Retype every line below precisely as it appears.

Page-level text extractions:
^^^^^^^^^^^^^^^^
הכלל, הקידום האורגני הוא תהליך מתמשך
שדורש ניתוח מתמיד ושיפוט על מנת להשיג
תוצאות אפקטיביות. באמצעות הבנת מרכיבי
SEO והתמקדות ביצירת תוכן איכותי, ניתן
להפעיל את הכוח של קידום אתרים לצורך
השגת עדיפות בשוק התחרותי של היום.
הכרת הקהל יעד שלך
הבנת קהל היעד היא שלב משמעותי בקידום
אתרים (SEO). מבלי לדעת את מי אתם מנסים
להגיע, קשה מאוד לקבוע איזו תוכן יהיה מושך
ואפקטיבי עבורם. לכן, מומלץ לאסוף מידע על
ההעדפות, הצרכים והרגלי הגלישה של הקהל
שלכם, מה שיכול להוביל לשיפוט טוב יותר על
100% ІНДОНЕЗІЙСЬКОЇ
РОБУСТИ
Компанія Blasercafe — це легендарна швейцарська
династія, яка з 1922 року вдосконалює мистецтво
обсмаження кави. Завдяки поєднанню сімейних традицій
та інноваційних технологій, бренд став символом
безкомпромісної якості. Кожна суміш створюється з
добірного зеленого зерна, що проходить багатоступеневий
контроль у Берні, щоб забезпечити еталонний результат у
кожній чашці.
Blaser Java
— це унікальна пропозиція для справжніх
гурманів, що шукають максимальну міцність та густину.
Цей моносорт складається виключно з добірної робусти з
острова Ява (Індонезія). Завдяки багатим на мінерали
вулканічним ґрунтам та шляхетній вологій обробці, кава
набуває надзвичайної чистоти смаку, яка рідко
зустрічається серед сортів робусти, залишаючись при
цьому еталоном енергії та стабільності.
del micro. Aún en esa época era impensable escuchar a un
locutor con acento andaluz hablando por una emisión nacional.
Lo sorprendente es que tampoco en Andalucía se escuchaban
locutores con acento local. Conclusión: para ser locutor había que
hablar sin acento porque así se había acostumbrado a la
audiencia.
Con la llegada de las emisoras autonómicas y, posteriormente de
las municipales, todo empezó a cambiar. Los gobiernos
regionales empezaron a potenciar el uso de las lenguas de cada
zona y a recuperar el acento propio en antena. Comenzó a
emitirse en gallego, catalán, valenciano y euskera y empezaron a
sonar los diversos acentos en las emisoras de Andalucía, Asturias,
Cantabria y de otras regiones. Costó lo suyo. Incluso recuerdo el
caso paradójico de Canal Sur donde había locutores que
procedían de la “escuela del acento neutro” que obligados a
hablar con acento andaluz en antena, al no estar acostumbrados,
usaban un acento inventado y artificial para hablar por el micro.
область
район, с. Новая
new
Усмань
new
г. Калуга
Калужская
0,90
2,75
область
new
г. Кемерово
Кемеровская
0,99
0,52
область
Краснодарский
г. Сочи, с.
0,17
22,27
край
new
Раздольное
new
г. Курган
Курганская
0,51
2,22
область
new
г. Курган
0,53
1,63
^^^^^^^^^^^^^^^^
Result for this task
הכלל, הקידום האורגני הוא תהליך מתמשך
שדורש ניתוח מתמיד ושיפוט על מנת להשיג
תוצאות אפקטיביות. באמצעות הבנת מרכיבי
SEO והתמקדות ביצירת תוכן איכותי, ניתן
להפעיל את הכוח של קידום אתרים לצורך
השגת עדיפות בשוק התחרותי של היום.
הכרת הקהל יעד שלך
הבנת קהל היעד היא שלב משמעותי בקידום
אתרים (SEO). מבלי לדעת את מי אתם מנסים
להגיע, קשה מאוד לקבוע איזו תוכן יהיה מושך
ואפקטיבי עבורם. לכן, מומלץ לאסוף מידע על
ההעדפות, הצרכים והרגלי הגלישה של הקהל
שלכם, מה שיכול להוביל לשיפוט טוב יותר על
100% ІНДОНЕЗІЙСЬКОЇ
РОБУСТИ
Компанія Blasercafe — це легендарна швейцарська
династія, яка з 1922 року вдосконалює мистецтво
обсмаження кави. Завдяки поєднанню сімейних традицій
та інноваційних технологій, бренд став символом
безкомпромісної якості. Кожна суміш створюється з
добірного зеленого зерна, що проходить багатоступеневий
контроль у Берні, щоб забезпечити еталонний результат у
кожній чашці.
Blaser Java
— це унікальна пропозиція для справжніх
гурманів, що шукають максимальну міцність та густину.
Цей моносорт складається виключно з добірної робусти з
острова Ява (Індонезія). Завдяки багатим на мінерали
вулканічним ґрунтам та шляхетній вологій обробці, кава
набуває надзвичайної чистоти смаку, яка рідко
зустрічається серед сортів робусти, залишаючись при
цьому еталоном енергії та стабільності.
del micro. Aún en esa época era impensable escuchar a un
locutor con acento andaluz hablando por una emisión nacional.
Lo sorprendente es que tampoco en Andalucía se escuchaban
locutores con acento local. Conclusión: para ser locutor había que
hablar sin acento porque así se había acostumbrado a la
audiencia.
Con la llegada de las emisoras autonómicas y, posteriormente de
las municipales, todo empezó a cambiar. Los gobiernos
regionales empezaron a potenciar el uso de las lenguas de cada
zona y a recuperar el acento propio en antena. Comenzó a
emitirse en gallego, catalán, valenciano y euskera y empezaron a
sonar los diversos acentos en las emisoras de Andalucía, Asturias,
Cantabria y de otras regiones. Costó lo suyo. Incluso recuerdo el
caso paradójico de Canal Sur donde había locutores que
procedían de la “escuela del acento neutro” que obligados a
hablar con acento andaluz en antena, al no estar acostumbrados,
usaban un acento inventado y artificial para hablar por el micro.
область
район, с. Новая
new
Усмань
new
г. Калуга
Калужская
0,90
2,75
область
new
г. Кемерово
Кемеровская
0,99
0,52
область
Краснодарский
г. Сочи, с.
0,17
22,27
край
new
Раздольное
new
г. Курган
Курганская
0,51
2,22
область
new
г. Курган
0,53
1,63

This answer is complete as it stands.